SCOTLAND's volunteer police officers are expected to have their allowances slashed as the new single force's budget is trimmed.

A leaked email from Police Scotland revealed plans for the special constables' £1100-a-year "recognition awards" to be either cut in half or abolished.

Scottish Liberal Democrat justice spokesperson Alison McInnes branded the move mean-spirited.

Special constables work part-time but have the powers of regular officers. The Police Scotland website says volunteers "provide an excellent bridge between the police service and the public" .

In 2011, there were 1653 special constables.

Although the posts are unpaid, the officers can receive the recognition award if they complete a specified number of hours.

However, the single force, which was introduced in order to make efficiencies to the policing budgets, may be about to reduce the payments for serving specials.

An email from the Training and Development section of the force said: "During attendance at a national meeting on Friday, it was announced that Police Scotland will provide a recognition award to all existing special constables this year, however the full amount for the award will be reduced by 50% to a maximum payment of £550."

The email noted new recruits would get nothing: "New starts to the organisation will not receive the award – this will likely be special constables who join in September 2013 onward."

It continued: "The existing terms and conditions of the award scheme have yet to be altered to reflect the new position, and once this has been done a document package will be sent out and I would imagine the usual 'opt in' forms will be required to be completed."

Critics believe cutting the payments could damage the service. Ms McIness said: "Removing the recognition award will do serious damage to the range of people the police can attract. Many Special Constables will incur expenses as a result of the time they volunteer – whether that be through taking time away from their businesses, or parents who need to pay for childcare when they're on duty.

"This is nothing more than mean-spirited penny-pinching.

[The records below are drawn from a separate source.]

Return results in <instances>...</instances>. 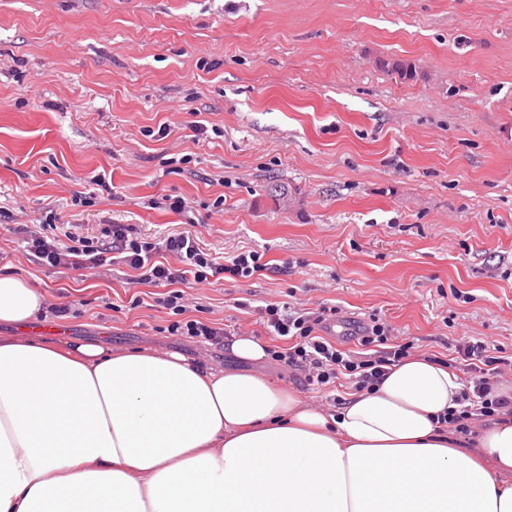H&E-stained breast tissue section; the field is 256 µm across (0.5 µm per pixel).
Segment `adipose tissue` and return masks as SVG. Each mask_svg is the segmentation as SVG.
Wrapping results in <instances>:
<instances>
[{
  "label": "adipose tissue",
  "mask_w": 512,
  "mask_h": 512,
  "mask_svg": "<svg viewBox=\"0 0 512 512\" xmlns=\"http://www.w3.org/2000/svg\"><path fill=\"white\" fill-rule=\"evenodd\" d=\"M0 274V321L41 315ZM448 365L413 356L336 412L177 352L0 336V512H512V421L461 447Z\"/></svg>",
  "instance_id": "adipose-tissue-1"
}]
</instances>
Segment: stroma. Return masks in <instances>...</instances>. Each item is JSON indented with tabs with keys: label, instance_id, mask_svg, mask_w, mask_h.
Here are the masks:
<instances>
[{
	"label": "stroma",
	"instance_id": "stroma-1",
	"mask_svg": "<svg viewBox=\"0 0 512 512\" xmlns=\"http://www.w3.org/2000/svg\"><path fill=\"white\" fill-rule=\"evenodd\" d=\"M48 210L263 253L193 289L195 319L260 334L268 304L326 306L344 349L376 316L451 367L459 338L511 358L512 0H0V272L76 305L65 341L236 367L169 335L130 270L31 263L17 227Z\"/></svg>",
	"mask_w": 512,
	"mask_h": 512
}]
</instances>
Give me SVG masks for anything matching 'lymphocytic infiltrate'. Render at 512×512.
<instances>
[{"label":"lymphocytic infiltrate","instance_id":"obj_1","mask_svg":"<svg viewBox=\"0 0 512 512\" xmlns=\"http://www.w3.org/2000/svg\"><path fill=\"white\" fill-rule=\"evenodd\" d=\"M25 250L31 262L59 272L96 273L99 268L122 265L132 271L137 285L166 287L159 305L171 310L175 319L170 335L203 344H223L228 332L213 323L188 318L183 285L219 283L224 278H246L264 271L268 265L256 251L242 252L219 262L201 249L192 235L179 233L154 241L132 235L128 225H106L102 236L89 238L59 224L55 214L41 215L38 227L22 225ZM329 309L314 313L303 309L267 305L263 326L270 338H285L282 346L267 350L271 360L284 369L301 372L308 389L327 394L335 391L336 381L349 377L356 390H369L385 375L386 367L403 362L413 354L412 343L390 344L391 328L372 318L361 332L358 343L364 355L339 348L320 336L319 329ZM455 352L465 374L463 400L475 401L479 415L512 417V396L496 395L502 383L507 359L491 356L482 342L458 340Z\"/></svg>","mask_w":512,"mask_h":512}]
</instances>
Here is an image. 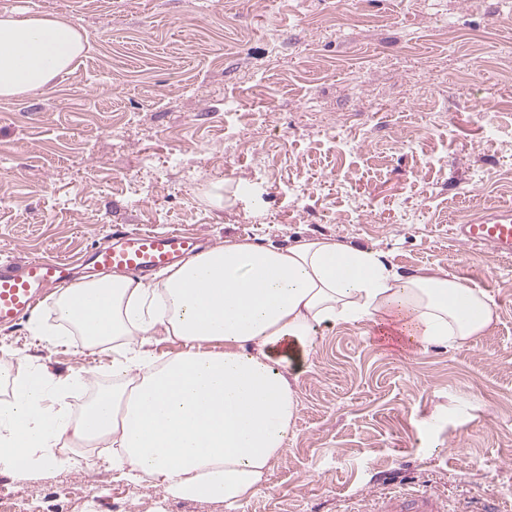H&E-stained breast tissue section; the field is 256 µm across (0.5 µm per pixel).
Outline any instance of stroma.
<instances>
[{
    "instance_id": "obj_1",
    "label": "stroma",
    "mask_w": 512,
    "mask_h": 512,
    "mask_svg": "<svg viewBox=\"0 0 512 512\" xmlns=\"http://www.w3.org/2000/svg\"><path fill=\"white\" fill-rule=\"evenodd\" d=\"M87 39L72 70L0 100V260H68L112 231L288 247L324 236L489 294L494 327L419 349L324 330L288 445L234 508L118 477L99 450L0 495L42 512H352L362 496L491 493L512 512V258L452 225L512 201V0H0ZM50 305L0 327V362L110 374L111 344L53 346Z\"/></svg>"
}]
</instances>
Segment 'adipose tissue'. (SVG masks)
Here are the masks:
<instances>
[{
    "mask_svg": "<svg viewBox=\"0 0 512 512\" xmlns=\"http://www.w3.org/2000/svg\"><path fill=\"white\" fill-rule=\"evenodd\" d=\"M84 52L81 32L51 15H0V98L45 88ZM50 341L113 340L112 384L72 413L79 379L33 363L0 364V471L71 470L67 448L112 451V469L165 495L234 506L258 493L288 444L318 333L367 323L406 345L451 349L488 332L482 289L437 273L402 274L383 254L310 237L289 247L232 239L143 279L94 275L53 301ZM182 341L156 354L152 336Z\"/></svg>",
    "mask_w": 512,
    "mask_h": 512,
    "instance_id": "ef3b65f1",
    "label": "adipose tissue"
}]
</instances>
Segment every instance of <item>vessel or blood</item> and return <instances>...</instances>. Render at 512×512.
<instances>
[{
  "label": "vessel or blood",
  "instance_id": "b4317fda",
  "mask_svg": "<svg viewBox=\"0 0 512 512\" xmlns=\"http://www.w3.org/2000/svg\"><path fill=\"white\" fill-rule=\"evenodd\" d=\"M455 241L463 246L482 247L498 258L512 257V206L452 227ZM198 240L177 232H129L118 230L112 243L97 248L91 255L94 265L127 269L138 276L152 275L159 268L195 252ZM69 263L50 258L11 260L0 263V326L24 318L43 299L45 290L71 286ZM360 512H471L467 503L449 510L447 503L428 490L393 494L375 501L366 496Z\"/></svg>",
  "mask_w": 512,
  "mask_h": 512
}]
</instances>
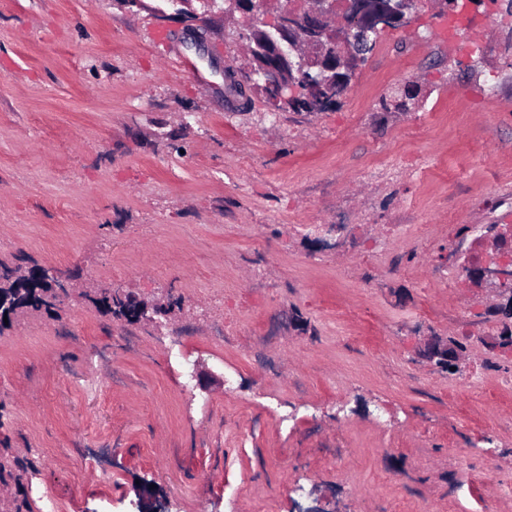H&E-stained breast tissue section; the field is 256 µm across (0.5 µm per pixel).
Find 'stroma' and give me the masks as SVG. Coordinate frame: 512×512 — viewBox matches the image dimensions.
Returning a JSON list of instances; mask_svg holds the SVG:
<instances>
[{
  "label": "stroma",
  "mask_w": 512,
  "mask_h": 512,
  "mask_svg": "<svg viewBox=\"0 0 512 512\" xmlns=\"http://www.w3.org/2000/svg\"><path fill=\"white\" fill-rule=\"evenodd\" d=\"M462 16L423 0L331 110L273 115L218 72L248 71L247 17H215L201 55L169 0H0V262L72 284L0 328V440L33 463L32 512H225L232 486L237 512H512L474 480L512 481L495 294L431 283L449 225L512 224V20ZM308 224L346 231L328 250ZM115 286L170 311L99 312ZM460 315L462 368L438 370L420 349ZM41 279L44 282H47L53 288V293L56 296V299H60L70 294V285L69 279L60 275L54 268L52 267H41L37 270ZM56 299L51 297L49 299L50 302H55Z\"/></svg>",
  "instance_id": "stroma-1"
}]
</instances>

"Those responsible should take a long, hard look at their priorities for policing. They need to think again about making this shameful cut.

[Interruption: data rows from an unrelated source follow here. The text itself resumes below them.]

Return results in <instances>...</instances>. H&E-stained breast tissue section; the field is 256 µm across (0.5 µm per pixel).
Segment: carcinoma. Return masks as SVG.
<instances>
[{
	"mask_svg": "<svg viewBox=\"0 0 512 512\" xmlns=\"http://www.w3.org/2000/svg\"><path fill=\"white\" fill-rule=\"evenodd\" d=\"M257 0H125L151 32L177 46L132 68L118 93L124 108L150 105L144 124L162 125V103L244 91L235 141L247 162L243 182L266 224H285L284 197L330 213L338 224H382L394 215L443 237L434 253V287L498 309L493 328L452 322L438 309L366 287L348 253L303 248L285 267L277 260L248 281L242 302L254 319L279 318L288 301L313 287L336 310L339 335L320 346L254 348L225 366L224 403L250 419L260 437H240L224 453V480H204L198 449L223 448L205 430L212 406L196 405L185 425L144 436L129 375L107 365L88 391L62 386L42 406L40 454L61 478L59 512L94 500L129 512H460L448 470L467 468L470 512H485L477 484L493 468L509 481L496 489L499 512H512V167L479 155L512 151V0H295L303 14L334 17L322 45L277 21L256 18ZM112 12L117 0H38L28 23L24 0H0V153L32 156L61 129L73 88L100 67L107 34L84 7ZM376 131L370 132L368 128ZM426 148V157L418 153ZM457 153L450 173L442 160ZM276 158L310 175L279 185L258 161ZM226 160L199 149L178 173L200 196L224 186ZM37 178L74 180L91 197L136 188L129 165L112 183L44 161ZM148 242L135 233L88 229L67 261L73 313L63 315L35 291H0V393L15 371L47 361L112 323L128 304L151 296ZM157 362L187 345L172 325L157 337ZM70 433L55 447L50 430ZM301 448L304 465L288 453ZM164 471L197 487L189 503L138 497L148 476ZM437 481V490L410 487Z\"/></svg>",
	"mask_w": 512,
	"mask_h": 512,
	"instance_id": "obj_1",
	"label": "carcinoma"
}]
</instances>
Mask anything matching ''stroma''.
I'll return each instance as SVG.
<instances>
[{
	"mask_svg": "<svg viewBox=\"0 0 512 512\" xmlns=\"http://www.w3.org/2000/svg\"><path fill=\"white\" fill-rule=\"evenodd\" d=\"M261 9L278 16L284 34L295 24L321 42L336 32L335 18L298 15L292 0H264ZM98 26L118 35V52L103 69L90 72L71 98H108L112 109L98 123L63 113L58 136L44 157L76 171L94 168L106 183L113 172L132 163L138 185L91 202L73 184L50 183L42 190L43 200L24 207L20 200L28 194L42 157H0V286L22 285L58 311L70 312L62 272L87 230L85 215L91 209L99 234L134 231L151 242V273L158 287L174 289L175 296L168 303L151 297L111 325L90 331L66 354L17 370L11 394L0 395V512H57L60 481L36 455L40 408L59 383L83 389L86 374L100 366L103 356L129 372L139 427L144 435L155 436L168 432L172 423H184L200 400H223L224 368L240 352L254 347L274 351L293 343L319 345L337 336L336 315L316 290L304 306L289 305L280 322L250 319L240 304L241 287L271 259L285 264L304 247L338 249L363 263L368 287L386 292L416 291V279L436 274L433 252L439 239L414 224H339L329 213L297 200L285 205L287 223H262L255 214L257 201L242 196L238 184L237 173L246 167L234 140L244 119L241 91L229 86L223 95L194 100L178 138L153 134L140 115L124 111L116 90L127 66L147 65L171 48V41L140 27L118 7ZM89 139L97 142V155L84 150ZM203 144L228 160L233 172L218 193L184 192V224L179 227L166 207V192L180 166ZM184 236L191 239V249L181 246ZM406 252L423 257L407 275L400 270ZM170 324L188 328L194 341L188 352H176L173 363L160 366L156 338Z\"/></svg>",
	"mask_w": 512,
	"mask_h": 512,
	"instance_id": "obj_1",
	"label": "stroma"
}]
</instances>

"Special constables are a hugely valuable resource for the police up and down the country. It's a pity that the decision-makers in the new force don't seem to realise their worth."

Lewis Macdonald, Scottish Labour's justice spokesman, said: "Special constables play a valuable role in keeping our streets safe and it is important that we properly acknowledge their role.

"Given the money they save the public purse through their voluntary work, it is important that they are retained and supported.

"I am not sure this is the best place to find savings if it means volunteers are driven away."

Wayne Mawson, the assistant chief constable of Police Scotland, said: "Special constables are not paid: they are valuable volunteers.

"However they may be given an 'attendance award' if they meet a specific number of hours of service per year.

"Police Scotland has a requirement to achieve significant financial savings and one of the ways we are seeking to meet these challenges is by reviewing the cost of special constables currently employed by us.

"We are still working through what the opportunities are to rationalise further savings.

"Once we have informed our special constable colleagues of the outcome we will advise them accordingly."